じゃじゃ馬FFを乗りこなす楽しさが味わえた

 「マーチスーパーターボ」は、エンジン自体はマーチRと同じく、930㏄のターボ+スーパーチャージャーであったが、5速MTに加えて、3速ATも用意されていた。ボンネット上についたエアインテークやグリルに埋め込まれた円形フォグランプ、コンパクトなリアウィングなど、無骨ながらも戦闘力の高さを表すようなエクステリアデザインは、いま見てもカッコいい。

 インテリアにも、定番装備の3連メーターや、MOMO製の3スポークステアリングなど、レーサー気分を盛り上げるアイテムが奢られていた。

 車両重量770kg(カタログ値)という超軽量で、その走りは痛快そのもの。その反面、エンジンパワーが高いことで起きるトルクステアや、コーナーでアクセルオフした際のタックインが強いなど、弱点もあったが、運転好きにとっては、それを乗りこなす楽しさも、このモデルに惹きつけられる要素であったようだ。

マーチRのインテリア。レーサーの定番装備でもあった3連メーターや、MOMO製の3スポークステアリング
マーチRのインテリア。レーサーの定番装備でもあった3連メーターや、MOMO製の3スポークステアリング

モータースポーツへの情熱は持ち続けてほしい!!

 車両本体価格は5速MTが115万3000円、3速ATが116万9000円。マーチスーパーターボ登場の1989年は、大卒初任給が16万円ほど、現在(2021年)は22万6000円(厚生労働省による2020年調査結果)と、今と当時とでは状況が異なるが、それにしても「安い」といえるモデルだった。現在では、中古車オークションでもほとんど目にすることが無い、レアなクルマとなっている。

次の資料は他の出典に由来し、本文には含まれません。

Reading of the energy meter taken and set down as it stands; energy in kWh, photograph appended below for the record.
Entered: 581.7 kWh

 日産は、このK10型のころから、マーチのワンメイクレース「マーチカップ」を開催するなど、モータースポーツ活動を長年続けてきたが、「マーチカップ」は昨年11月には遂に終了となってしまった。スキルアップを図れる入門レースとして、幅広いユーザーに愛されたマーチカップの功績は大きく、終了は大変残念だ。

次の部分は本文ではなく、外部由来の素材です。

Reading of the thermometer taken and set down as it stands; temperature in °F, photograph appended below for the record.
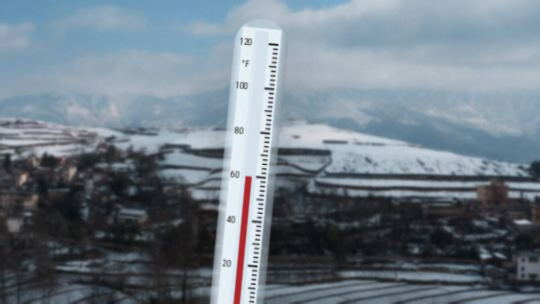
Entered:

 マーチスーパーターボのような、「ぶっ飛んだホットハッチ」が誕生することは二度とないだろうが、このマーチスーパーターボや、マーチカップの功績を忘れることなく、いつの日か、日産がマーチカップのようなレースを復活させてくれることを願っている。

全日本ラリーのベース車として、1988年に登場したマーチR。Rのロゴマークが眩しい!!
全日本ラリーのベース車として、1988年に登場したマーチR。Rのロゴマークが眩しい!!